I think it's very tiresome for users of the site to see the same question asked repeatedly whether they decide to answer it or not. 

We moderate to make AAM a better place for everyone not for the craic of moderation. 

A lot of the rubbish is removed before many people see it. Users often report posts which they think are inappropriate. 

Brendan


----------



## Sn@kebite (20 Mar 2008)

Miles said:


> In fairness you could apply that logic to any question asked on the AAM forum.


I think that's a hell of a generalisation!

Most of this forum deals with situations and queries of a more personal nature.

I think you are correct if relating to (particularly) the I.T. section and I many times see mods and regulars linking to google pages in their reply.

-----------------------------------------------------------------------------------------------------------------------------------

I think people who disagree with mods have a point that moderators choose to be moderators (?), If they tire of moderation/moderating of the _BB_s they can step down. However, the boards here would be a total mess without them as I've seen on forums I now moderate. You would have offensive spam everywhere etc... Maybe that's why I understand the "attacks" on users a little more?

But if the frequent posters on this site were to be mods for a month or so there is a huge possibility you would start to act rudely (as messiahs or whatever) howevr this is always a minority. You may feel victimised now but it is not a personal attack on you.

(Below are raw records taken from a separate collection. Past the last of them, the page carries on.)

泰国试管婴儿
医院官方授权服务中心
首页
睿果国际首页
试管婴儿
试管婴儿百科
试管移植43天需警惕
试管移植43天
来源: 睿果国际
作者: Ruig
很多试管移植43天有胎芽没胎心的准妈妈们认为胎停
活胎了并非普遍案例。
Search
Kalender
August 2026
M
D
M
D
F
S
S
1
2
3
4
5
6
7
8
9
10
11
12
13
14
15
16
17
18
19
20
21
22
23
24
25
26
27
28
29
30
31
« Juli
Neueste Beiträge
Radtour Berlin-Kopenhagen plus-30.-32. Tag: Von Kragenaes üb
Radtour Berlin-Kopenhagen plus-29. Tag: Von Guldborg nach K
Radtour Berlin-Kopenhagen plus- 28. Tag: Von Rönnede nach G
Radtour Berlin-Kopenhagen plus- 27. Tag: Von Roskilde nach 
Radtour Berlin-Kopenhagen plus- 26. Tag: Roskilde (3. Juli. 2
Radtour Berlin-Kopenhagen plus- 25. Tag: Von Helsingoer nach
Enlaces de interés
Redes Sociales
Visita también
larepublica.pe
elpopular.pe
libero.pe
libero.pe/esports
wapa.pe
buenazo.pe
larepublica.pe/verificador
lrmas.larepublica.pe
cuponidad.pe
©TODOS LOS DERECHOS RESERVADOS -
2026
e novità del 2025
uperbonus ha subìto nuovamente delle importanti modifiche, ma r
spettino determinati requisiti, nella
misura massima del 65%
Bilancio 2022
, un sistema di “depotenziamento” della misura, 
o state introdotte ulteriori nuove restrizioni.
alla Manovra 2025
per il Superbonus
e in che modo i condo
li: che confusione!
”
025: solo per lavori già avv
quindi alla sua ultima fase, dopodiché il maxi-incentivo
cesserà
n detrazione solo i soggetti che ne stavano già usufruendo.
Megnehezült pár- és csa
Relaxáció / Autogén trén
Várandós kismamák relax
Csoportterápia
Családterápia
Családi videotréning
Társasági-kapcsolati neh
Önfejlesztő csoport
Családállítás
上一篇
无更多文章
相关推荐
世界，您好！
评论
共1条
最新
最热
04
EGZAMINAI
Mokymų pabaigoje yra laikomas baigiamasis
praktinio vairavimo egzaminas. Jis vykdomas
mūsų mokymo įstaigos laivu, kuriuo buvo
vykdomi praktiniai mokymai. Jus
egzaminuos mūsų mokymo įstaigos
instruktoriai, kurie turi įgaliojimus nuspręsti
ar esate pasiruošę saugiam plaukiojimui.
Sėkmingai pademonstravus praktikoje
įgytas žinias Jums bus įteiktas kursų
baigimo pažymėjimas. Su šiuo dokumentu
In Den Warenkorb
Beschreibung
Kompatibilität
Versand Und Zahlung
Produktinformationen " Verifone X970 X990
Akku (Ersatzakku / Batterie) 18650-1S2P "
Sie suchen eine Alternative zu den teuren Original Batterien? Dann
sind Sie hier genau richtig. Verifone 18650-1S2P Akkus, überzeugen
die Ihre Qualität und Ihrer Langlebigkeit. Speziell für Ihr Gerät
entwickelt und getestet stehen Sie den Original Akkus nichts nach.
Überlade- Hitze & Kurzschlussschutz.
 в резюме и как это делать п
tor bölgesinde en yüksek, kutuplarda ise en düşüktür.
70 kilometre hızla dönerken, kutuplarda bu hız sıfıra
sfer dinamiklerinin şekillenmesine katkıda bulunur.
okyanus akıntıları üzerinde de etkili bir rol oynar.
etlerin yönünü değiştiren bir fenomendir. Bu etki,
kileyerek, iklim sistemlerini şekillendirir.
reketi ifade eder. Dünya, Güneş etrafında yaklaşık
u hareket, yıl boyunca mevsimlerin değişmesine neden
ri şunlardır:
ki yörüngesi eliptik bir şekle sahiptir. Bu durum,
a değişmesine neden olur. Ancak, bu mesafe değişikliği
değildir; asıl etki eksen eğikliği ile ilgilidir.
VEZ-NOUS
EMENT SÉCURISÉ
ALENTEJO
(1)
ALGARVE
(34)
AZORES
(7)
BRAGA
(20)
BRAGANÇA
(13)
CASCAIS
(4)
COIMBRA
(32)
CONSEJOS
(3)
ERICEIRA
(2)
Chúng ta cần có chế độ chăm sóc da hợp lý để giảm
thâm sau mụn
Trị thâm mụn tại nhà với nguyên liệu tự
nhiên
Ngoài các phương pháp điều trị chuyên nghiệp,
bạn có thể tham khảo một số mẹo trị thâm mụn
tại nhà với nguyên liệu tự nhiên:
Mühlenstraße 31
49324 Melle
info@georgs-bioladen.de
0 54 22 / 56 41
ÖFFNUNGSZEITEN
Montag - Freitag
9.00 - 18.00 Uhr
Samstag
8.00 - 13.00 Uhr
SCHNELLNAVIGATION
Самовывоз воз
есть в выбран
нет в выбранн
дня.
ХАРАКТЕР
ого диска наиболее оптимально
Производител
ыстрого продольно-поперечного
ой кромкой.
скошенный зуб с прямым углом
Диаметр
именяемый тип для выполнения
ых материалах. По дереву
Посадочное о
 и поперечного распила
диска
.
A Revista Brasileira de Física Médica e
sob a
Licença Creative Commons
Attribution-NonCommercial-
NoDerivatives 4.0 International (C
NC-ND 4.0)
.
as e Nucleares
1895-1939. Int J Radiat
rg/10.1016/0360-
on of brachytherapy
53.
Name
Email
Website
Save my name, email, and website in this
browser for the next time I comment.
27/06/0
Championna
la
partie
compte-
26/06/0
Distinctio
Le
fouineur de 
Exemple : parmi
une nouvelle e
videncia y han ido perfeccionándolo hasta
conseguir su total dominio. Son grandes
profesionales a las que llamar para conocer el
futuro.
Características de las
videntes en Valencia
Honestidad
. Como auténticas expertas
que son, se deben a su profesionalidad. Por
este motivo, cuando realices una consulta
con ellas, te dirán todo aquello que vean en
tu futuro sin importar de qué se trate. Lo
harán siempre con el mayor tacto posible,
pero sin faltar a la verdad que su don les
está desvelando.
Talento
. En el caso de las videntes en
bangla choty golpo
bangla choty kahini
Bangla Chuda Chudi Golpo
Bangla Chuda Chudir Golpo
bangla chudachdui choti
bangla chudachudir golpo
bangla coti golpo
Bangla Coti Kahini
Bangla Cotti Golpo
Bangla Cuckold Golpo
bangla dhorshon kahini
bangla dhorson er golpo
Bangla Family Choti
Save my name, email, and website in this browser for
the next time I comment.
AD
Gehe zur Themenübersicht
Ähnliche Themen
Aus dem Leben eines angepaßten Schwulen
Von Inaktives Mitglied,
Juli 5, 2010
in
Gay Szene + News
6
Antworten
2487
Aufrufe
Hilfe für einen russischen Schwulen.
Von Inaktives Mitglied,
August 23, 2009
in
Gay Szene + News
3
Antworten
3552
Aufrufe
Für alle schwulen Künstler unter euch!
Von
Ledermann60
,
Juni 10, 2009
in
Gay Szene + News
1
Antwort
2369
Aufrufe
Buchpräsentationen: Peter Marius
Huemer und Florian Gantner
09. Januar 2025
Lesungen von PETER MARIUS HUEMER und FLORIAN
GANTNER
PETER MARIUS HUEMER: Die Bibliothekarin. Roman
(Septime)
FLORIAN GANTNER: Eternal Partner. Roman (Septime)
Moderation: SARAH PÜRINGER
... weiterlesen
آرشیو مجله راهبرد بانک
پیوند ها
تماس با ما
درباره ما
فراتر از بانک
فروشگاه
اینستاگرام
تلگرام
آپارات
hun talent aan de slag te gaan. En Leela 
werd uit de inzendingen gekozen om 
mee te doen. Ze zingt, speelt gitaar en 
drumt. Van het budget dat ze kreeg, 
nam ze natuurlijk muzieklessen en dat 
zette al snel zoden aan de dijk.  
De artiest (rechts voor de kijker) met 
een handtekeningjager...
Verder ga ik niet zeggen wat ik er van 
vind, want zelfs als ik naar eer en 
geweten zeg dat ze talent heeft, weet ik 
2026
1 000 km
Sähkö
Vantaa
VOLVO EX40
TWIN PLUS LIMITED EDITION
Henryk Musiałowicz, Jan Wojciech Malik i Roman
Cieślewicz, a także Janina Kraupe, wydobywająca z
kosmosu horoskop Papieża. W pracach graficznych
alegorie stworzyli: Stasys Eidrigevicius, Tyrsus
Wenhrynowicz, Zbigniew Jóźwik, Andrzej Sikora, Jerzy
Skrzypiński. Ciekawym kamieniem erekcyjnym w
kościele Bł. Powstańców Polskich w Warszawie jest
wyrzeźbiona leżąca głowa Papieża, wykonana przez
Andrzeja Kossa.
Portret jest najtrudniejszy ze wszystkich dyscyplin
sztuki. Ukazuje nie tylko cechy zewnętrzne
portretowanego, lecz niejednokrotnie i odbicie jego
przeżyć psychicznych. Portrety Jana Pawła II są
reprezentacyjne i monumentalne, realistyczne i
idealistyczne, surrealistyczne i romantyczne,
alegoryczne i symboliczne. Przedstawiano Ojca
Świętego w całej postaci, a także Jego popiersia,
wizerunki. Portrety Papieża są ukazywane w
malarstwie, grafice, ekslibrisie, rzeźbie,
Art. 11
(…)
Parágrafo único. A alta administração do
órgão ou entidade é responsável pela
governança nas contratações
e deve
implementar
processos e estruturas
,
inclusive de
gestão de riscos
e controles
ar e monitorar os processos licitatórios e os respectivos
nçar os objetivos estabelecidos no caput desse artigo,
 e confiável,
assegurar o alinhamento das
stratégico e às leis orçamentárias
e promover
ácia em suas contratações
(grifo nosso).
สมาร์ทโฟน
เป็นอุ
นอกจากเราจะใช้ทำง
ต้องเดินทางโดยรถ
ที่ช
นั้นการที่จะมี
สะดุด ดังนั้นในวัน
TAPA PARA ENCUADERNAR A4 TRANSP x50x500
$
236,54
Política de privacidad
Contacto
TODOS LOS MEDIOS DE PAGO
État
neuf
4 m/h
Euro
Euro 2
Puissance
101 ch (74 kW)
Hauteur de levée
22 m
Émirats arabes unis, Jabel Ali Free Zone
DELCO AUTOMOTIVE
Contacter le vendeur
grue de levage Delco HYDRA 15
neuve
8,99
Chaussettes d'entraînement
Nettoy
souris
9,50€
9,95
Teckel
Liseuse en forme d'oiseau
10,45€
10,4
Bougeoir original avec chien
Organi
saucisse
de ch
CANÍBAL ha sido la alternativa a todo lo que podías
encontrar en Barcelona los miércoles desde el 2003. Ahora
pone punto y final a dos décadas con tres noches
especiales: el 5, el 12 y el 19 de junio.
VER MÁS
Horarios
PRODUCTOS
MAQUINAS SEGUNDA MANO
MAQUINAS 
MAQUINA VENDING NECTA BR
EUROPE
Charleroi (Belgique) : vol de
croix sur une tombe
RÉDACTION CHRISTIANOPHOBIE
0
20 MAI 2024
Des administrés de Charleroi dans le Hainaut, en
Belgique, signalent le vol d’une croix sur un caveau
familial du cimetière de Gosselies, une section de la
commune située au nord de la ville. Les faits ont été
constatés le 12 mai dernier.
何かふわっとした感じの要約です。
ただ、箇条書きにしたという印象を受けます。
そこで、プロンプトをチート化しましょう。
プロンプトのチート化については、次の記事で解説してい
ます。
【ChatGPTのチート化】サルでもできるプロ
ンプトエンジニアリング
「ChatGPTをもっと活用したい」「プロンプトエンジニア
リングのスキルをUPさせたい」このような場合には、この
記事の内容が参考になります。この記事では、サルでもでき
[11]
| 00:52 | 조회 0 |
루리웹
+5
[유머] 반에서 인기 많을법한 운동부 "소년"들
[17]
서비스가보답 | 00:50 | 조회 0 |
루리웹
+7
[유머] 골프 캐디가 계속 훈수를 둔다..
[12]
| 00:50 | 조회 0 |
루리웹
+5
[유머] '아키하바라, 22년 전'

It's just my opinion here, I am not saying the OP is wrong or anything


----------



## jackswift (13 Apr 2008)

I am new here but I had a friend who was banned a while back he got no warnings.


----------



## ClubMan (13 Apr 2008)

jackswift said:


> I am new here but I had a friend who was banned a while back he got no warnings.


Not everybody gets a warning. A single gross breach of certain posting guidelines could lead to an immediate ban without warning depending on the circumstances.


----------



## Peeete (13 Apr 2008)

ClubMan said:


> Not everybody gets a warning. A single gross breach of certain posting guidelines could lead to an immediate ban without warning depending on the circumstances.


 
In what way are warnings usually issued - is it written publicly or sent direct to the user?


----------



## ClubMan (14 Apr 2008)

Peeete said:


> In what way are warnings usually issued - is it written publicly or sent direct to the user?


Normally by _Private Message_.


----------